■ **Task item**: Please print out every line of text from the records below word for word, leaving out the pictures.

(Page contents, transcribed)

────

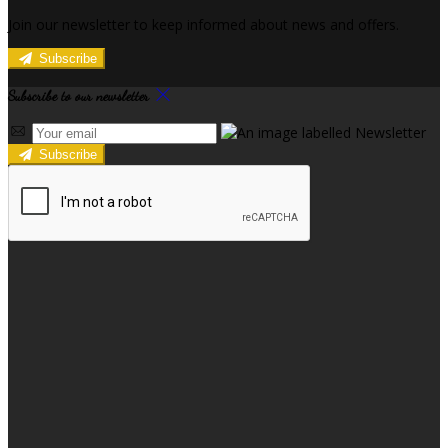
Join our newsletter to keep informed about news and offers.
Subscribe
Subscribe to our newsletter
Subscribe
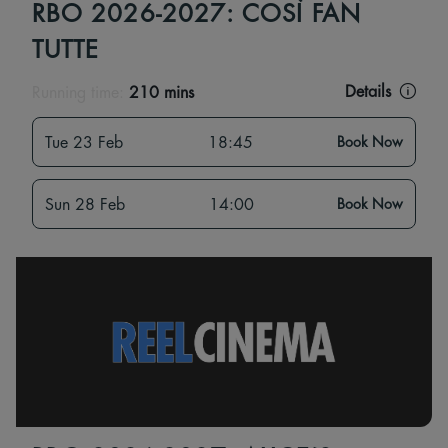
RBO 2026-2027: COSÌ FAN
TUTTE
Details
Running time:
210 mins
Tue 23 Feb
18:45
Book Now
Sun 28 Feb
14:00
Book Now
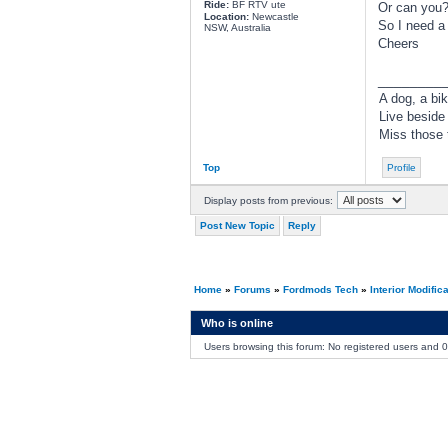
Ride:
BF RTV ute
Or can you
Location:
Newcastle
So I need a 
NSW, Australia
Cheers
________
A dog, a bik
Live beside
Miss those t
Top
Profile
Display posts from previous:
Post New Topic
Reply
Home
»
Forums
»
Fordmods Tech
»
Interior Modific
Who is online
Users browsing this forum: No registered users and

────

■ **Exercise solution**:
Join our newsletter to keep informed about news and offers.
Subscribe
Subscribe to our newsletter
Subscribe
RBO 2026-2027: COSÌ FAN
TUTTE
Details
Running time:
210 mins
Tue 23 Feb
18:45
Book Now
Sun 28 Feb
14:00
Book Now
Ride:
BF RTV ute
Or can you
Location:
Newcastle
So I need a 
NSW, Australia
Cheers
________
A dog, a bik
Live beside
Miss those t
Top
Profile
Display posts from previous:
Post New Topic
Reply
Home
»
Forums
»
Fordmods Tech
»
Interior Modific
Who is online
Users browsing this forum: No registered users and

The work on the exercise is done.